En cualquier caso, observo que la democracia ha de apoyarse
sobre una base firme y sólida de moral. Y que la sociedad,
toda ella, sean creyentes o no, tienen el deber de elevar su
voz, con los cauces democráticos permitidos, allí donde la
verdad fundamental de los valores democráticos son
manipulados o negados, donde se violan los derechos
inalienables de la persona. Además el artículo 16.3 de la
Constitución, como consecuencia lógica de la proclamación de
la libertad religiosa y de culto, establece que ninguna
confesión tendrá carácter estatal. Creo, pues, que ningún
gobierno tiene porque defender esta cuestión que ya está
ciertamente asumida por todos.
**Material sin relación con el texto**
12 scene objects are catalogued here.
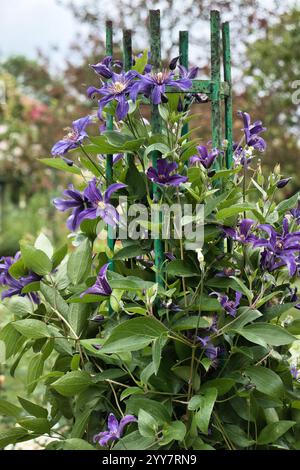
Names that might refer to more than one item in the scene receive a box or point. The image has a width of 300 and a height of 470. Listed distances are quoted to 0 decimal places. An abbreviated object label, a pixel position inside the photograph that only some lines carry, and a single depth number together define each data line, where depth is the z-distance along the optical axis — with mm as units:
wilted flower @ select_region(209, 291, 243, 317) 1531
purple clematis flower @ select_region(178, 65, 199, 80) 1604
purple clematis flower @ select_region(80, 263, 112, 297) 1530
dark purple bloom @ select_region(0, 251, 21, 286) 1689
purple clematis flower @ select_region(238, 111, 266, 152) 1643
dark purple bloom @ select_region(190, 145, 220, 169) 1506
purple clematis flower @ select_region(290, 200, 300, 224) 1608
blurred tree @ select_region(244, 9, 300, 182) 7387
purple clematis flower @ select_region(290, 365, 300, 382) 1693
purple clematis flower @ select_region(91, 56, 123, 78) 1545
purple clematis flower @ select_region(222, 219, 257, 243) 1537
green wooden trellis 1572
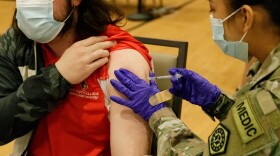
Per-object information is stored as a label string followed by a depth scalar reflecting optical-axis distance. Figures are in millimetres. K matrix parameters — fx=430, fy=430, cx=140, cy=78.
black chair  1625
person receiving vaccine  1375
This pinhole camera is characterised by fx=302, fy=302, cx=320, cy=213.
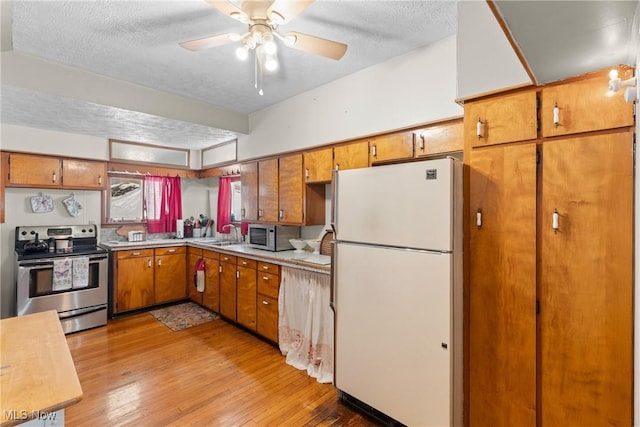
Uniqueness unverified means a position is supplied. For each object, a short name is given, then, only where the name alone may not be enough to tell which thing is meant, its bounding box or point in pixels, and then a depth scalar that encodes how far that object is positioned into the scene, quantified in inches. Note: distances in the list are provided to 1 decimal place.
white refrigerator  67.1
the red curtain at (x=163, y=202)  188.6
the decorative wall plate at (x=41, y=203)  149.6
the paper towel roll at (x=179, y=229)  197.5
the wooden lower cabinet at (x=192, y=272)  172.5
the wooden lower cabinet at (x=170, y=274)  168.6
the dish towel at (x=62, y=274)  135.6
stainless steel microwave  140.2
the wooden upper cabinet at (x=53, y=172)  139.3
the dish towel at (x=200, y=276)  163.6
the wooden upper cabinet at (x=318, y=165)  119.4
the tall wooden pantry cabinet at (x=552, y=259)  54.2
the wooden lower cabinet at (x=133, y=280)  154.9
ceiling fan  61.5
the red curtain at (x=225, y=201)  193.5
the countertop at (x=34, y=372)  36.1
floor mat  147.0
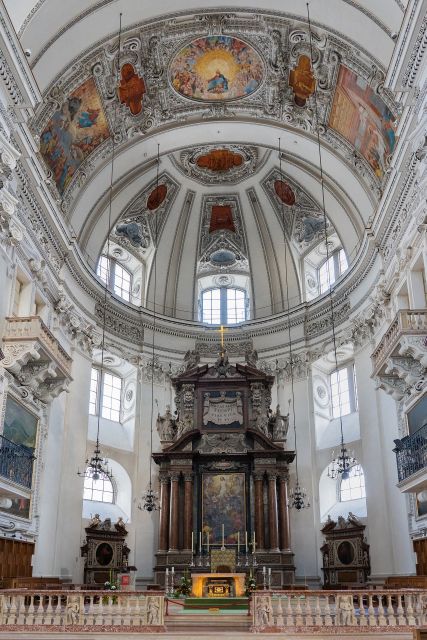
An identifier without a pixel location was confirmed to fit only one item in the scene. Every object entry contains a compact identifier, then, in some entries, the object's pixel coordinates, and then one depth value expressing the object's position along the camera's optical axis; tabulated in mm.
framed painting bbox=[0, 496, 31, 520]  14219
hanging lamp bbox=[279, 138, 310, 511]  19500
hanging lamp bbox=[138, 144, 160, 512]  20000
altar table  16734
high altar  20203
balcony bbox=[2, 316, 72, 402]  14188
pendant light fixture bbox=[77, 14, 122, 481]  20531
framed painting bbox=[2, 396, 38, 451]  14669
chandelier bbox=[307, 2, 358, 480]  18806
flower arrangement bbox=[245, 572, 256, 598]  16069
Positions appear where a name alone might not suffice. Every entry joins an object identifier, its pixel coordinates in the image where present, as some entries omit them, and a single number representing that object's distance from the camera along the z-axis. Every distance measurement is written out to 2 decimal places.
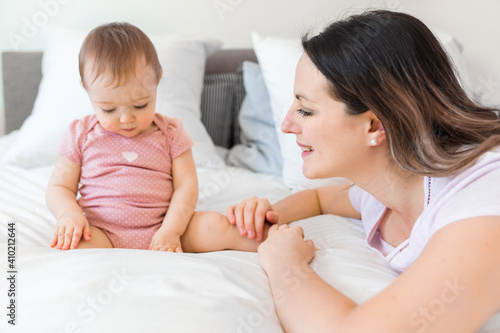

Sin embargo, este principio
de separación entre la Iglesia y el Estado, estimo, que no
supone un desconocimiento mutuo entre ambos, ya que como
dispone el propio precepto: “los poderes públicos tendrán en
cuenta las creencias religiosas de la sociedad y mantendrán
las consiguientes relaciones de cooperación con la Iglesia
católica y las demás confesiones”. Bajo esa mención expresa
a la Iglesia católica, por otra parte justa porque la
profesan la mayoría de los españoles, tendría pocas luces
democráticas no tomar en consideración lo que dicen los
obispos. Las palabras pronunciadas, a título de ejemplo, por
el cardenal Rouco, cuando señala que la paz se destruye en
nuestro país con fenómenos como el aborto, poniendo especial
énfasis en que “si queremos la paz necesaria, la de no
matarse es fundamental ayudar a las familias” ya que “el don
de la vida viene a través ellas”, lo único que hace es
recordarnos la gravísima crisis moral que padecemos. Perdida
la moral se pierde todo juicio y sensatez.